--- EXTRACTED ENTRIES ---
════════════════════

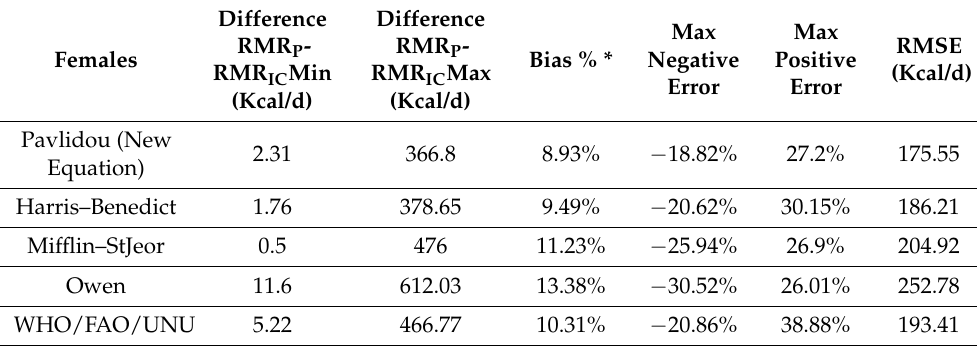
Table 4. Evaluation of selected predictive equations in 127 women based on differences Predicted (RMR P )-Measured (RMR IC ), percentage of accuracy, Bias, and Root Mean Square Error.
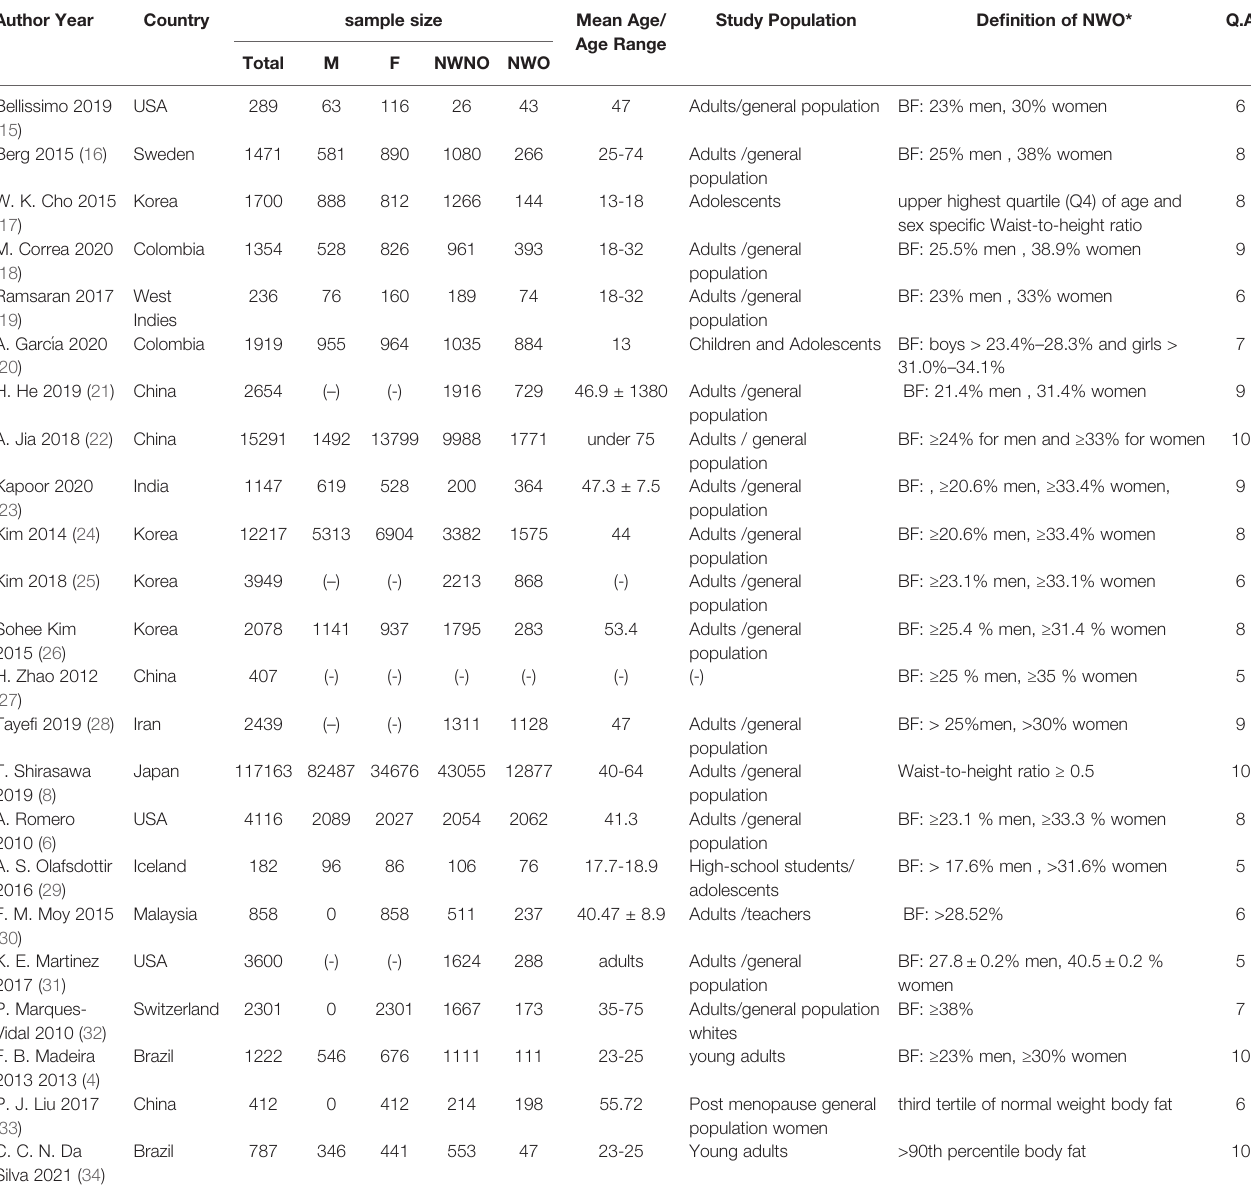
TABLE 1 | General Characteristics of included studies for association of NWO with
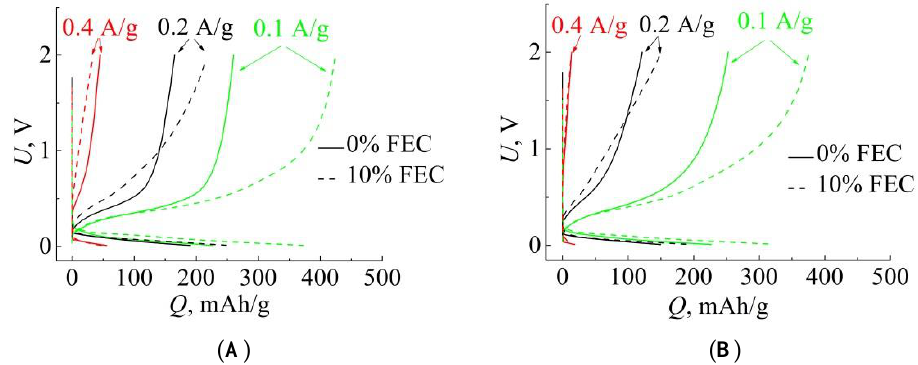
Figure 7. Charge – discharge curves at various rates of electrodes in pairs ( A , B ) after the 300th cycle.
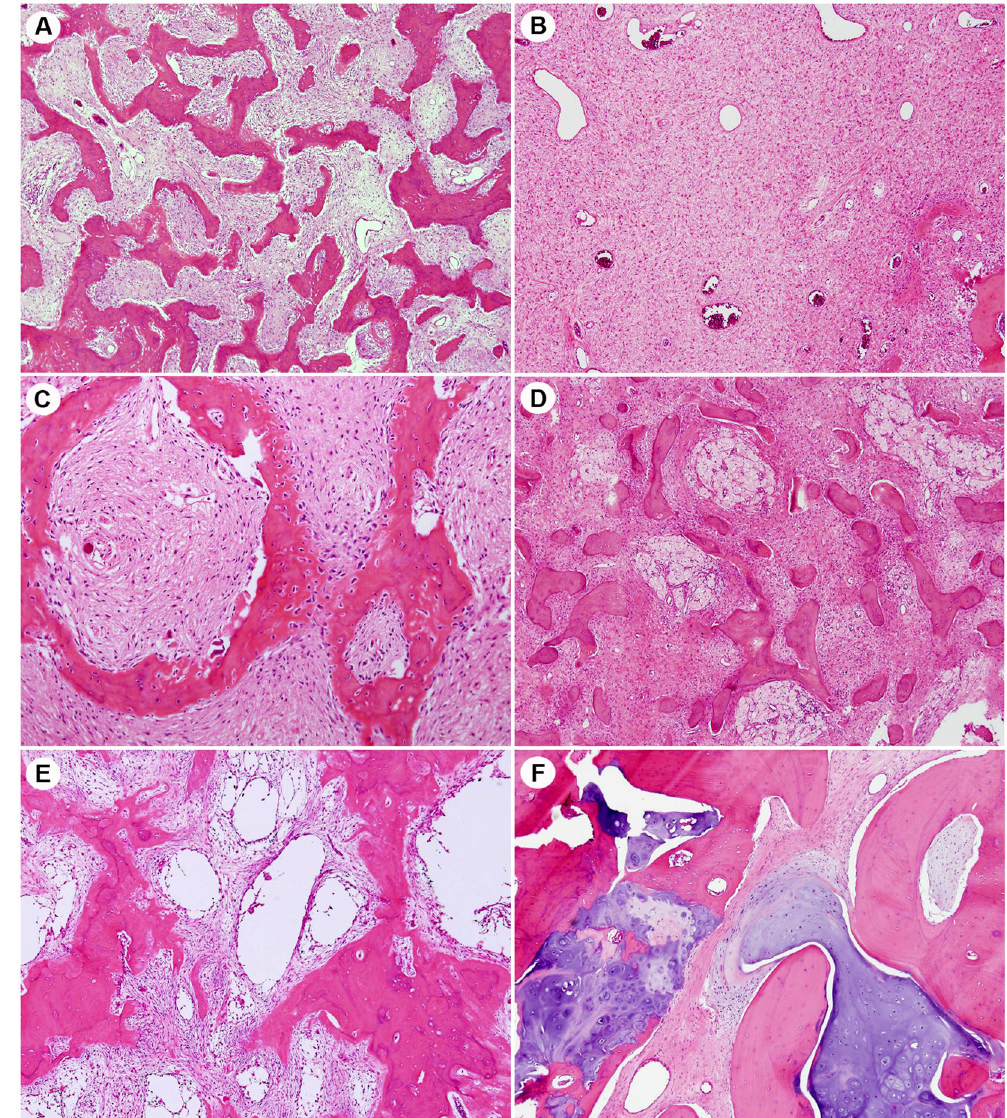
Figure 1. Histological features of fibrous dysplasia, which contains fibrous tissue with irregular, curvilinear, and trabeculae of woven bone in varying proportions. ( A ) Low fibrous tissue. ( B ) Abundant fibrous tissue. ( C ) Typical irregularly shape woven bones without osteoblastic rimming were observed in most cases. Some cases showed ( D ) aggregation of foamy histiocytes and ( E ) cystic changes. ( F ) Benign cartilaginous differentiation was observed in one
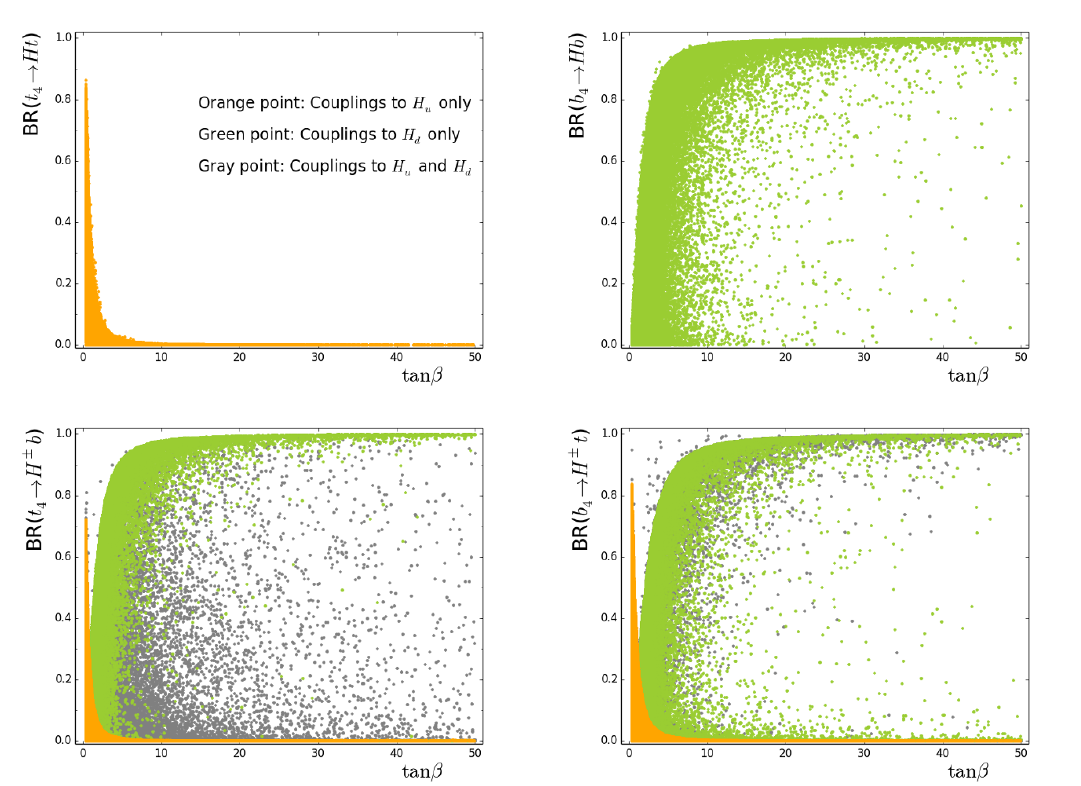
Figure 1 . Allowed branching ratios of t 4 and b 4 into heavy charged and neutral Higgses. In all panels, orange (green) points correspond to couplings to H u ( H d ) only; gray points are the additional possibilities allowed by a full parameter space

════════════════════

--- TASK INSTRUCTIONS ---
Return all lines of the material that have "with" in them.

--- SOLUTION FOR THIS EXERCISE ---
TABLE 1 | General Characteristics of included studies for association of NWO with
Figure 1. Histological features of fibrous dysplasia, which contains fibrous tissue with irregular, curvilinear, and trabeculae of woven bone in varying proportions. ( A ) Low fibrous tissue. ( B ) Abundant fibrous tissue. ( C ) Typical irregularly shape woven bones without osteoblastic rimming were observed in most cases. Some cases showed ( D ) aggregation of foamy histiocytes and ( E ) cystic changes. ( F ) Benign cartilaginous differentiation was observed in one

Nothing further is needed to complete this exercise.